3
votes

I am trying to write a function that uses dplyr to count up all unique values of z. My function works fine when I have the variable actually named z. However, if the variable is named x, I get an error (below code).

test.data<-data.frame(y=c(1:10),
                  x=c(letters[1:10]))
test.data$x<-as.character(test.data$x)
obsfunction<-function(z,y,data){
filter_(data,
          !is.na(deparse(substitute(y))))%>%
    distinct_(., deparse(substitute(z)))%>% #the line that breaks it
    count_(.)
}
obsfunction(z=x,y,data=test.data)

So, the above code doesn't work and gives this error:

 >Error in eval(substitute(expr), envir, enclos) : unknown column 'z'

Changing z to x in the function (or renaming x as z) makes it work, but I don't want to have to rename everything, especially considering y works with different names.

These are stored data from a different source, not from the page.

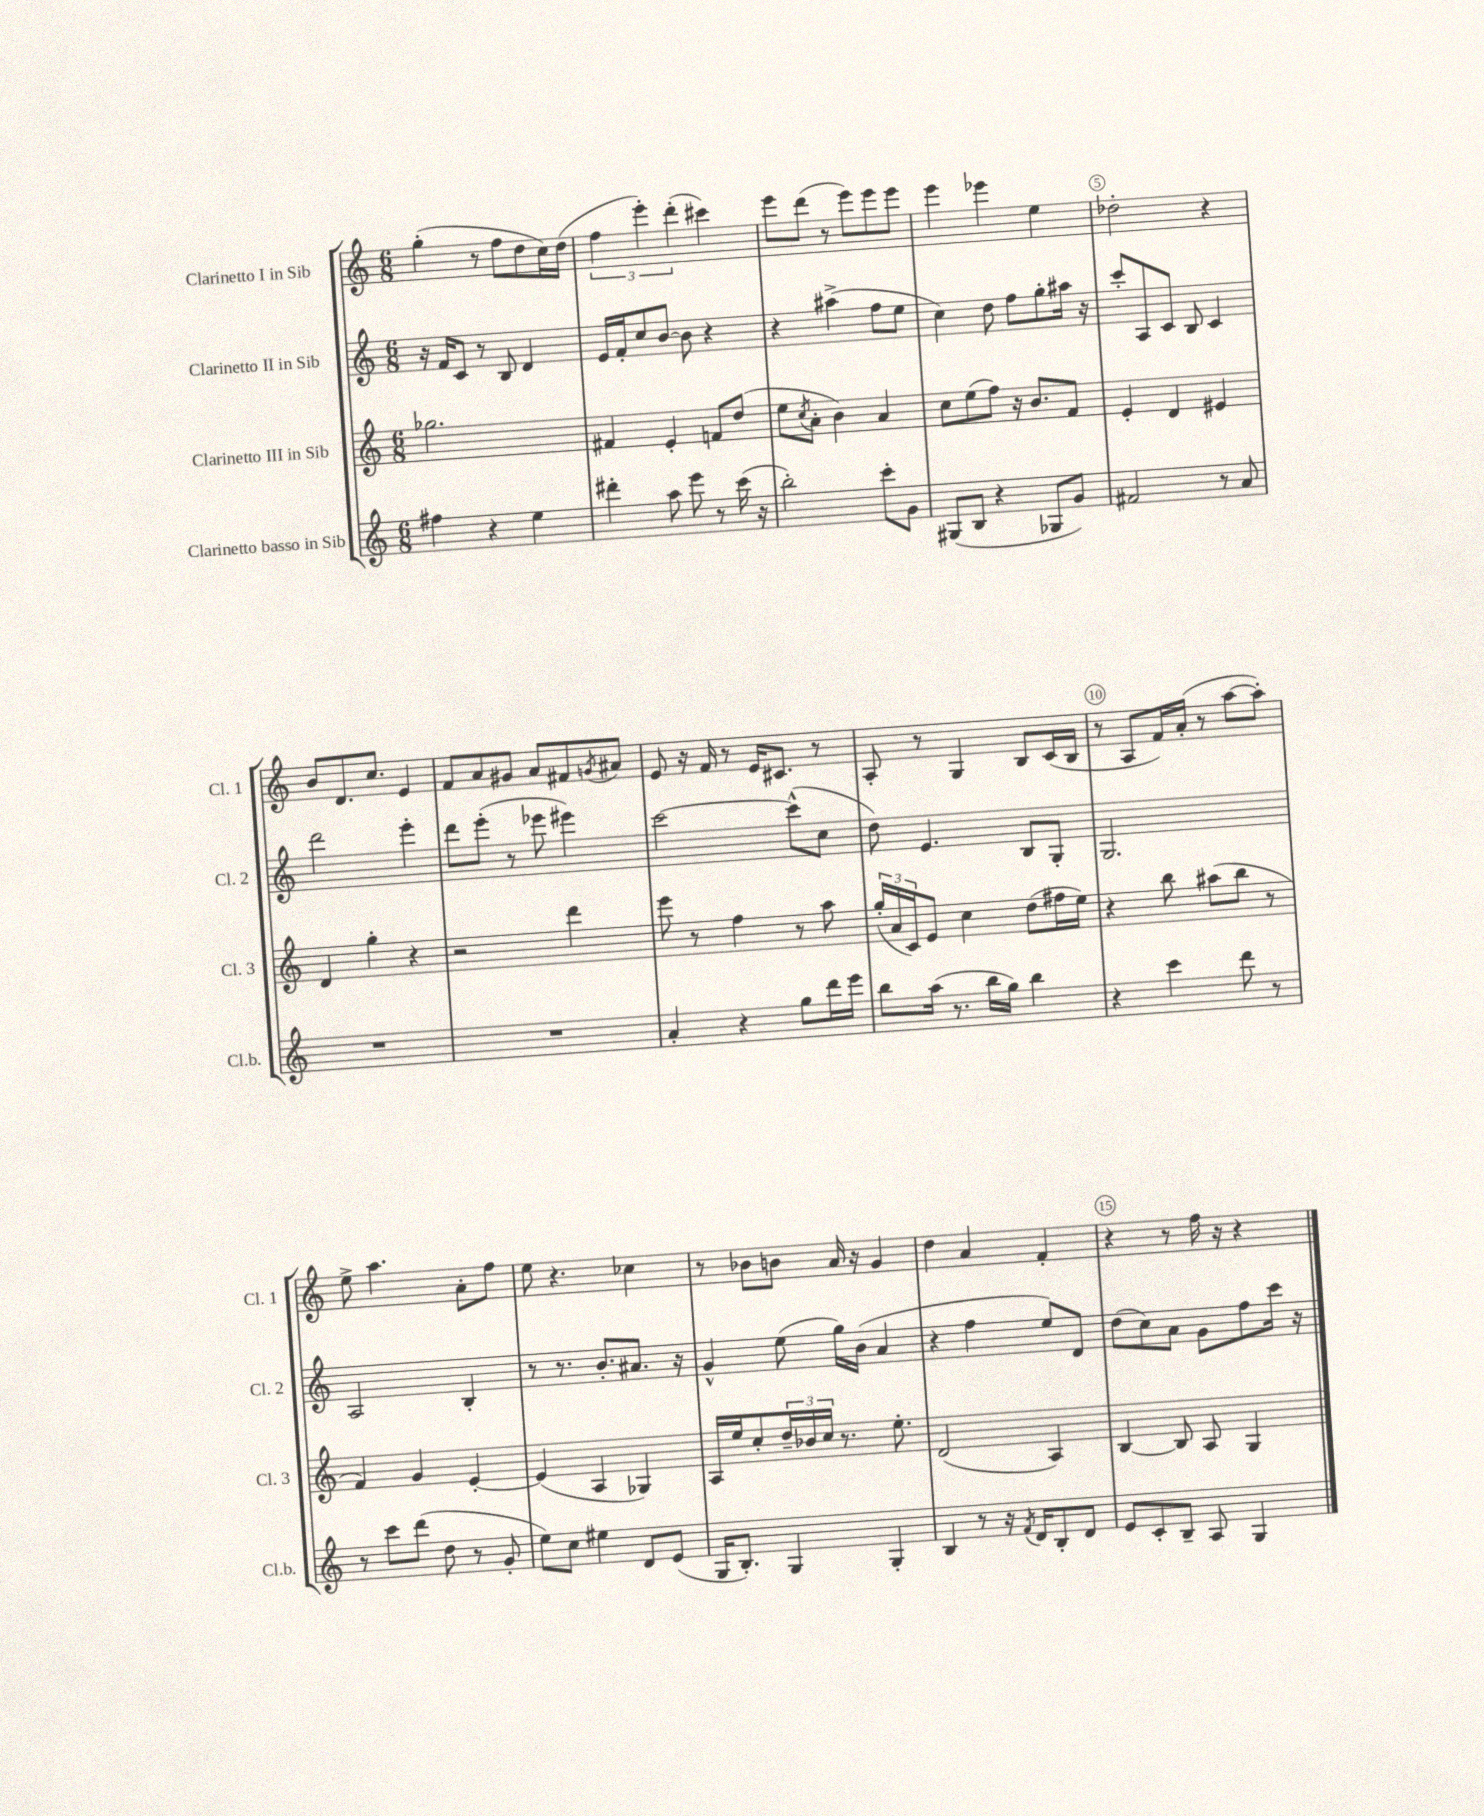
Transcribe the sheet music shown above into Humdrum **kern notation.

**kern	**kern	**kern	**kern
*part4	*part3	*part2	*part1
*staff4	*staff3	*staff2	*staff1
*I"Clarinetto basso in Sib	*I"Clarinetto III in Sib	*I"Clarinetto II in Sib	*I"Clarinetto I in Sib
*I'Cl.b.	*I'Cl. 3	*I'Cl. 2	*I'Cl. 1
*clefG2	*clefG2	*clefG2	*clefG2
*k[]	*k[]	*k[]	*k[]
*M6/8	*M6/8	*M6/8	*M6/8
=1	=1	=1	=1
4ff#X\	2.gg-X\	16r	(4gg'\
.	.	16f/KL	.
.	.	8c/J	.
4r	.	8r	8r
.	.	8B/	8ff\L
4ee\	.	4d/	8dd\
.	.	.	16cc\L)
.	.	.	(16dd\JJ
=2	=2	=2	=2
4ddd#X'\	4f#X/	16e/LL	6ff\
.	.	16f'/J	.
.	.	8cc/	.
.	.	.	6eee'\)
8aa\	4e'/	[8b/J	.
.	.	.	(6ddd'\
8eee\	.	8b\]	.
8r	8fn/L	4r	4ccc#X\)
(16ccc\	(8dd/J	.	.
16r	.	.	.
=3	=3	=3	=3
2bb'\)	8ee\L	4r	8eee\L
.	8qcc/	.	.
.	8a'\J	.	(8ddd\J
.	4b\)	(4aa#X^\	8r
.	.	.	8eee\L)
8ccc'\L	4a/	8ff\L	8eee\
8g\J	.	8ee\J	8eee\J
=4	=4	=4	=4
(8G#X/L	8cc\L	4cc\)	4eee\
8B/J	(8ee\	.	.
4r	8ff\J)	8dd\	4eee-X\
.	16r	8ff\L	.
.	8.b/L	.	.
8G-X/L	.	8gg'\	4ee\
8g/J)	8f/J	16aa#X\Jk	.
.	.	16r	.
=5	=5	=5	=5
2f#X/	4e'/	8ccc'/L	2dd-X'\
.	.	8A/	.
.	4d/	8c/J	.
.	.	8B/	.
8r	4e#X/	4c/	4r
8a/	.	.	.
!!LO:LB:g=z
=6	=6	=6	=6
2.r	4d/	2ddd\	8b/L
.	.	.	8.d/
.	4gg'\	.	.
.	.	.	8.cc/J
.	4r	4eee'\	4e/
=7	=7	=7	=7
2.r	2r	8ddd\L	8f/L
.	.	(8eee'\J	8a/
.	.	8r	8g#X/J
.	.	8eee-X\	8a/L
.	4ddd\	4eee#X\)	8f#X/
.	.	.	8qgn/
.	.	.	8a#X/J
=8	=8	=8	=8
4a'/	8eee\	[2ccc\	8e/
.	8r	.	16r
.	.	.	16f/
4r	4ff\	.	8r
.	.	.	16e/KL
.	.	.	8.c#X/J
8gg\L	8r	(8ccc^^\L]	.
16ddd\L	8aa\	8cc\J	8r
16eee\JJ	.	.	.
=9	=9	=9	=9
8bb\L	(24gg'/LL	8dd\)	8A'/
.	24a/	.	.
.	24c/J)	.	.
(16aa\Jk	8e/J	4.e/	8r
8.r	.	.	.
.	4cc\	.	4G/
16bb\LL	.	.	.
16gg\JJ)	.	.	.
4bb\	(8dd\L	8B/L	8B/L
.	16ff#X\L	8G'/J	(16c/L
.	16ee\JJ)	.	16B/JJ
=10	=10	=10	=10
4r	4r	2.G/	8r
.	.	.	8A/L
4ccc\	8bb\	.	16f/L)
.	.	.	(16a'/JJ
.	(8aa#X\L	.	8r
8ddd\	8bb\J	.	[8aa\L
8r	8r	.	8aa'\J])
!!LO:LB:g=z
=11	=11	=11	=11
8r	4f/)	2A/	8ee^\
8ccc\L	.	.	4.aa\
(8ddd\J	4g/	.	.
8dd\	.	.	.
8r	[4e'/	4B'/	8a'\L
8g'/	.	.	8ff\J
=12	=12	=12	=12
8ee\L)	(4e/]	8r	8ee\
8cc\J	.	8.r	4.r
4ee#X\	4A/	.	.
.	.	8.b'/L	.
8d/L	4G-X/)	8.a#X/J	4cc-X\
(8e/J	.	.	.
.	.	16r	.
=13	=13	=13	=13
16G/KL	16A/LL	4g^^/	8r
8.B'/J)	16ee/J	.	.
.	8cc'/	.	8b-X\L
4G/	24dd~/L	(8ee\	8bn\J
.	24b-X/	.	.
.	24cc/JJ	.	.
.	8.r	16gg\LL)	16a/
.	.	(16b\JJ	16r
4G'/	.	4a/	4g/
.	8.ee'\	.	.
=14	=14	=14	=14
4B/	(2d/	4r	4dd\
8r	.	4ff\	4a/
16r	.	.	.
8qf/	.	.	.
16d/KL	.	.	.
8B'/	4A/)	8ee/L)	4f'/
8d/J	.	8d/J	.
=15	=15	=15	=15
8e/L	[4B/	(8dd\L	4r
8c'/	.	8cc\)	.
8B~/J	8B/]	8a\J	8r
8A/	8A/	8g\L	16ff\
.	.	.	16r
4G/	4G/	8ff\	4r
.	.	16ccc\Jk	.
.	.	16r	.
==	==	==	==
*-	*-	*-	*-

I have tried lazyeval::interp and quote() per the vignette, this question, and this question.

distinct_(lazyeval::interp(as.name(z)))%>%
>Error in as.name(z) : object 'x' not found 

distinct_(quote(z))%>%
>Error in eval(substitute(expr), envir, enclos) : unknown column 'z' 

What am I missing? How do I get z to accept x as the column name?

3

3 Answers

3
votes

as dplyr standard evaluation understand strings, I tried the following code and with additional test data, it seems work. I first extracted variable name and then constructed expressions using character strings:

test.data<-data.frame(y=c(1:10),
                      x=c(letters[1:10]))
test.data$x<-as.character(test.data$x)

f <- function(z, y, data){
    z <- deparse(substitute(z))
    y <- deparse(substitute(y))
    res <- data %>% filter_(
        paste('!is.na(', y, ')', sep = '')) %>%
        distinct_(z) %>%
        count_(.)
}


x <- f(z = x, y, test.data)
# # A tibble: 1 × 1
#       n
# <int>
# 1    10



test.data <- data.frame(
    y=c(1:4, NA, NA, 7:10),
    x=c(letters[c(1:8, 8, 8)]),
    stringsAsFactors = F)

x <- f(z = x, y, test.data)
# # A tibble: 1 × 1
#       n
# <int>
# 1     6
2
votes

You can use match.call to capture function arguments and convert them to characters before passing to the dplyr SE functions:

obsfunction<-function(z, y, data){
    cl = match.call()
    y = as.character(cl['y'])
    z = as.character(cl['z'])

    data %>% filter_(paste('!is.na(', y, ')', sep = '')) %>%
             distinct_(z) %>%
             count_(.)
}

obsfunction(z = x, y = y, data = test.data)

# A tibble: 1 × 1
#      n
#  <int>
#1    10

obsfunction(x, y, test.data)

# A tibble: 1 × 1
#      n
#  <int>
#1    10
1
votes

Another lazyeval/dplyr variation where the variables are passed as formulas,and f_interp substitutes uq(x) with the formula passed to it, similar to deparse(substitute(x))

library(dplyr)
library(lazyeval)

test.data<-data.frame(y=c(1:10),
                  x=c(letters[1:10]))
test.data$x<-as.character(test.data$x)


obsfunction<-function(z, y, data){
  data %>% filter_(f_interp(~!is.na(uq(y)))) %>%
    distinct_(f_interp(~uq(z))) %>% count()
}

obsfunction(z=~x,~y,data=test.data)

 #A tibble: 1 × 1
 #     n
 #  <int>
 #1    10

test.data.NA <- data.frame(
  y=c(1:4, NA, NA, 7:10),
  x=c(letters[c(1:8, 8, 8)]),
  stringsAsFactors = FALSE)


obsfunction(z=~x,~y,data=test.data.NA)
 # # A tibble: 1 × 1
 #        n
 #      <int>
 # 1      6